A critic would likely notice how the Pinkerton Raid, often associated with a more stripped-down Americana sound, injects new textures into the song. Their version transforms the hopeful melancholy of the original into something a little more haunting, a little more restrained, while the song is given room to breathe the emotional release feels suffocating — it is literally breathtaking. The arrangement, grounded in folk instrumentation, slows the pace, allowing the lyrics to move, perhaps breathe, and resonate in a way that invites even deeper introspection than the original, and that is saying something. The spaciousness of the arrangement highlights the sense of emotional isolation, with each guitar strum and piano/organ note echoing a quiet sense of longing.

How covers interact with their originals is a common discussion among critics. These critics would also note how this version of A Long December recontextualizes the meaning of the song for listeners in the 2020s, giving the track a new sense of grief. In a time when shared emotional experience is often overshadowed by fragmentation, the Pinkerton Raid’s version of A Long December offers a gentle, bittersweet reminder that despite everything, we still carry the weight of our pasts with us. You can pre-save or pre-add the studio version on APPLE, SPOTIFY or DEEZER, download it on BANDCAMP, or order the physical CD or vinyl.

Video of The Day: Librarians With Hickeys – Hello Operator

Librarians with Hickeys — what a name. You hear it and you immediately start constructing the image in your head: a tangle of smudged glasses, bookish rebellion, a zine-spun ethos slashing through the overcast skies of suburban ennui. Their track “Hello Operator” is nothing short of a jangle pop-fueled call to arms for the underachiever, the bored teenager, the disillusioned adult trapped in a system that runs on decibels of monotonous corporate soul-sucking. But instead of screaming bloody murder or railing against the system, they just slap it in the face with a smirk and soaring ringing guitars. The song is the lead track from their excellent — and one of our favorites of 2024 — record, How To Make Friends By Telephone (out on Big Stir Records).

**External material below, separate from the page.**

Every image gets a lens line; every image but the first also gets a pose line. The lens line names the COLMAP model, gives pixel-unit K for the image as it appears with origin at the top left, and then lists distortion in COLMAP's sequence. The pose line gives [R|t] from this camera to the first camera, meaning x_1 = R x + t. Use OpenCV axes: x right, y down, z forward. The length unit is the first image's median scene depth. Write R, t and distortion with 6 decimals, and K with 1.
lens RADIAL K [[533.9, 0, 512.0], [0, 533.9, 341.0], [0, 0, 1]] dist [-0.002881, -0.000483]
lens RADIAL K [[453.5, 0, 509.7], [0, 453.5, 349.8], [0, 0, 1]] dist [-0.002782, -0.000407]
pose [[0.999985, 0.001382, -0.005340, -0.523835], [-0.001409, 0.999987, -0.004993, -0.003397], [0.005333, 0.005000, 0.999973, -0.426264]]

The song’s pulse is a sweet relentless stomp, feeling like the clock ticking down to something important, but what? Who knows. There’s this sense of the need for connection and the futility of that need, an operator on the other side who may or may not be listening, a technological abyss where human connections dissolve into nothing. The song sweeps forward, like an old jukebox with a bad needle sharing thoughts and desires from one jump thought to the next. And isn’t that just the way? We’re all dialing up, trying to make a connection with something—another person, a higher power, ourselves—and getting lost in the static.

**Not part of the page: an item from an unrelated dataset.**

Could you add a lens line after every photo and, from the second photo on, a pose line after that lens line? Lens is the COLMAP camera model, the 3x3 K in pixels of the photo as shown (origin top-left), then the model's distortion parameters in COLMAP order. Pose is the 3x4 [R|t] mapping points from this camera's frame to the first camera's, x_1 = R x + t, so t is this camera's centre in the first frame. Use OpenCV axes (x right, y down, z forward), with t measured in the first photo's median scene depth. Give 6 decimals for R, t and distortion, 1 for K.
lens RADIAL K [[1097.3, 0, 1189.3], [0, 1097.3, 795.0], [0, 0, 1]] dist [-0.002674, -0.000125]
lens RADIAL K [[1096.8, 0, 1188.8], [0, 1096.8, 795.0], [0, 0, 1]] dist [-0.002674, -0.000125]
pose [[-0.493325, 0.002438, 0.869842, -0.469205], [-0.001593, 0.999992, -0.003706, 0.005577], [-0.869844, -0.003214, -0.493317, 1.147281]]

The lyrics, always a strength of this band, are power-pop blissful clarity in the deeply felt reaching out: “Hello operator, can you tell me one more time, what do people say when they talk to you? Hello operator, I really hope you don’t mind. I would like to talk to you. Yes, I would like to talk to you. I think I would like to talk to you.” It’s not just a plea for communication, but a brutal statement about how we’re all caged in by our own methods of connection. Forget the pleasant humdrum of politeness versus the insanity of the world around us, this is the telephone line, frayed and half-spliced, where any answer you get is an accident.

The kicker is the sound. At times driving power-pop cascading, ringing, jangling, like a late-night jam session fueled by too many cans of cheap beer and a pile of too many bad ideas that we took to heart instead of ignoring them. Yet somehow, in this pop gem chaos, there’s a profound sense of liberation. The cry of “hello” is the message.